Para Pedro Vicente, seria necessário a criação de um pacote de construção para arrendamento, de forma a serem dadas as melhores condições para este segmento avançar no país. “Não tem nada a ver com custos controlados. É construção para arrendamento com um enquadramento legal estável e que não mude todos os anos com o Orçamento do Estado, como tem vindo a acontecer, onde se atira uma ‘bomba’ para cima de quem constrói para arrendar e como tal o resultado está à vista, temos zero de oferta”, afirma.
“Built to rent não existe em Portugal. Somos muito mais conservadores”
Nuno Durão, managing partner da Fine & Country, vai ainda mais longe. O responsável assume que o segmento “built to rent não existe em Portugal”, justificando com o facto de que o país é muito mais conservador. “Se o dinheiro no banco me dá 3% vou meter-me num built to rent que me dá 2%? Com o risco de não me pagarem a renda? Só um doido. Em Portugal o built to rent significa ganhar dinheiro e tudo o que seja ganhar dinheiro é para ser taxado amanhã. Portanto, ninguém arrisca”, refere.
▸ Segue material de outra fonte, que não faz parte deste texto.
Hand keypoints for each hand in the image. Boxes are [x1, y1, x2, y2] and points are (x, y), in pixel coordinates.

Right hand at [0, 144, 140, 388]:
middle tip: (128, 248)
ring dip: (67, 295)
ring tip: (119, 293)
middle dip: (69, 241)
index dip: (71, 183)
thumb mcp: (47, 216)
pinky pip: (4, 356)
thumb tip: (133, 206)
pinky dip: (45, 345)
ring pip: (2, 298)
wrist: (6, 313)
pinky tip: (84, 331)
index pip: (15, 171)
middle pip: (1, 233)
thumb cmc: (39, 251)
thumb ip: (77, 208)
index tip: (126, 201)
Já Pedro Rutkowski, CEO da Worx, realça que o segmento built to rent vai ser exequível, mas nunca daqui a dois ou três anos. “Nem pouco mais ou menos a 50-50, isso é um wishfull thinking. Temos de ver que uma construção demora cerca de 18 meses, depois temos o problema do licenciamento, muitas vezes num prazo de dez anos demora um projeto a estar concluído”, sublinha.
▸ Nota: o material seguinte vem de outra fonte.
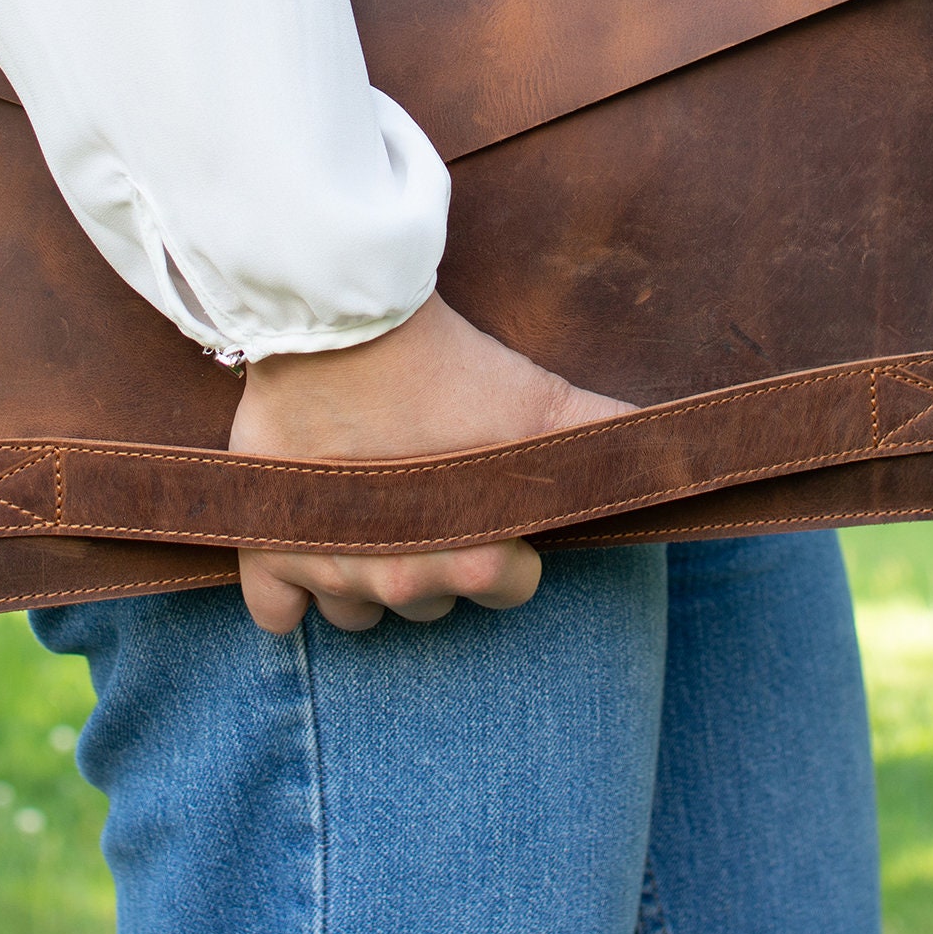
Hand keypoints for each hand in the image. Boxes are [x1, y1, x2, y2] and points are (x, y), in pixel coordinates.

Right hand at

No entender do CEO é preciso fazer algumas reformas no conceito da habitação e destaca que o mercado de built to rent terá de ser feito por particulares e quanto muito projetos público-privados. “Acho que é uma realidade da qual não vamos fugir, aliás há uma grande falta de habitação e hoje nem toda a gente consegue financiar-se para comprar uma casa, sobretudo com as taxas de juro no valor que estão”, realça.
“Built to rent puro está bastante longe”
Quem também não está muito otimista sobre uma entrada para breve deste segmento em Portugal é Bruna Melo, senior manager and tax services da consultora Ernst & Young (EY). “Aqui a questão é o mercado primário versus secundário. Se estamos a falar de promoção para arrendamento ou de arrendamento por privados. O built to rent puro, ou seja, o mercado de promoção e construção para arrendamento acho que está bastante longe”, salienta.
Para a responsável da consultora os incentivos que existem em Portugal é para o arrendamento acessível e defende que neste segmento, se as coisas não mudarem de forma considerável em termos de impostos (IVA, IRC, IMI e AIMI) “vamos ter dificuldade em ter projetos com viabilidade económica no built to rent“.